We spent the morning exploring the Citadelle (which has been converted to a school) and its surrounds, a short walk along the river and out to the road where our camino would begin the next day.  We visited the pilgrim office to get our passports stamped (as you progress on the Way, cafes, hotels and visitor information centres, along with other businesses, have stamps that they use to mark the passport to show your passage).  We registered our intention to walk to Santiago, checked the weather forecast and visited the grocery store to get some supplies for the next day’s walking.

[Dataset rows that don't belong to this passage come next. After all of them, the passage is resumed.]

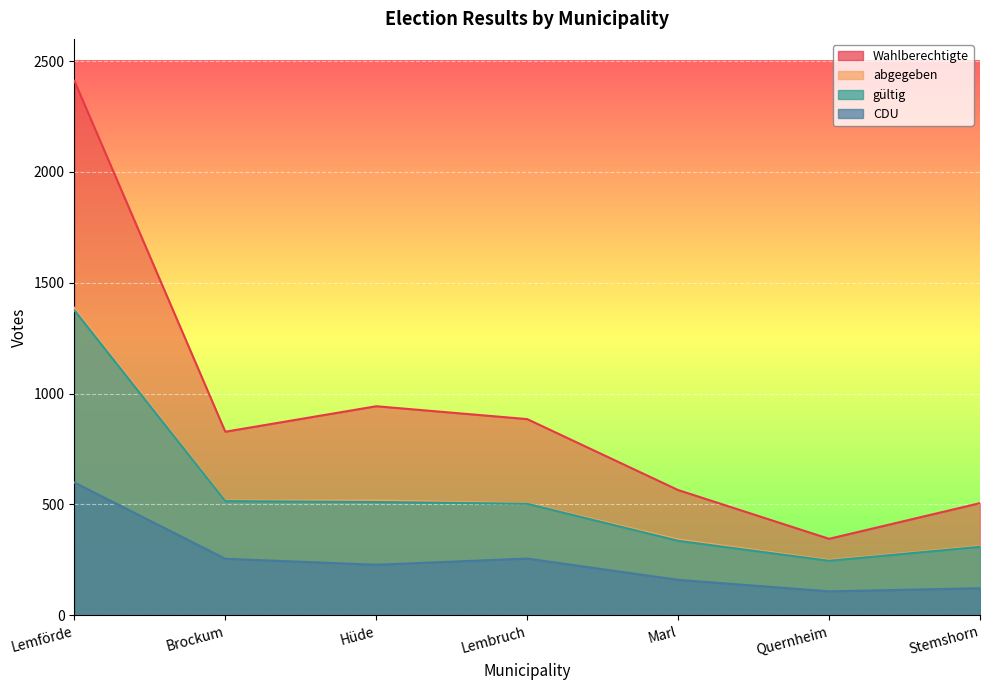

How many interior local valleys does the abgegeben series have?

2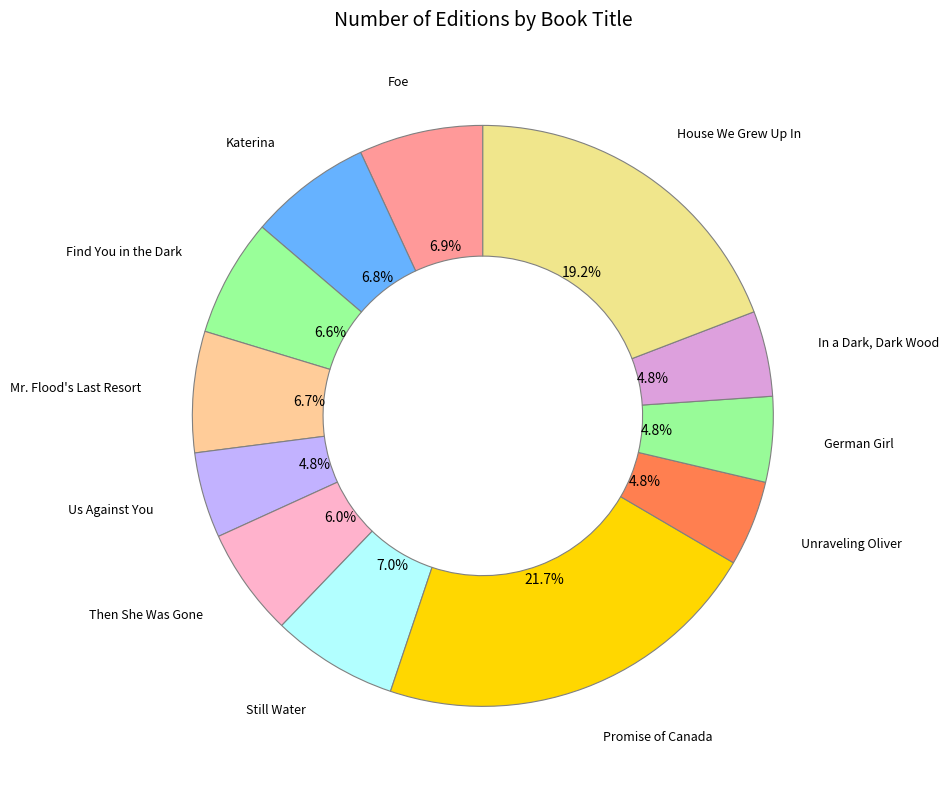

Count the number of slices in the pie.

12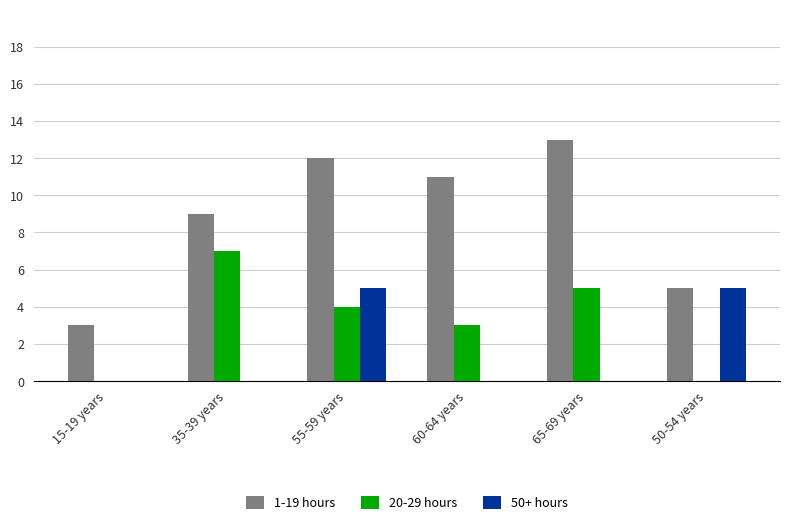

What is the total value across all series at 50-54 years?

10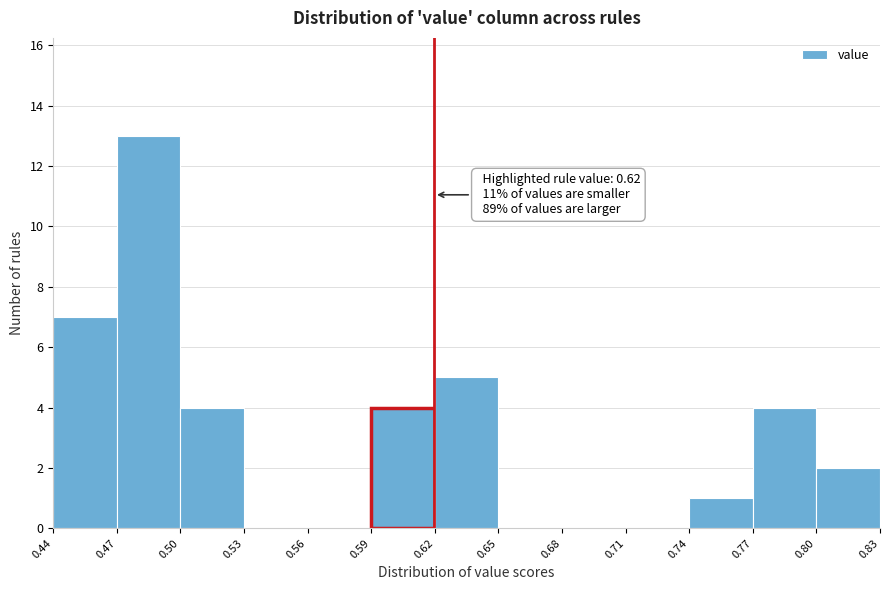

Which range on the x-axis has the tallest bar?

0.47 to 0.50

Lunch was a simple fare of local cheese and baguette, as we had decided to splurge a little on dinner at a small, family-run restaurant just down from our accommodation.  Le chat perche was everything we could have hoped for, delicious food, local wine and a rude customer who was shown the door for her behaviour.

After lunch we explored along the river and walked to the Y in the road where the Camino separates onto the two routes to Ronscevalles.  The upper route, that takes you to through Orisson and over the Pyrenees - approximately 18k of uphill walking followed by 7km of downhill into our first night’s stop.  The lower route (Valcarlos), while longer, is less hilly, not as picturesque and the option taken during winter months when snow and weather on the mountains close the upper pass, rending it impassable.  We are here only 4 weeks prior to the closure period, and the weather, while hot and sunny can turn bad quickly.  We have already had many alerts about storms and warnings about the hot weather.  The next day’s forecast is for rain so the wet weather gear is packed at the top of our bags ready to be taken out as soon as it is needed.

With another hearty dinner under our belts, we returned to our rooms and began the preparation for the beginning of our long journey. Tomorrow will be the day!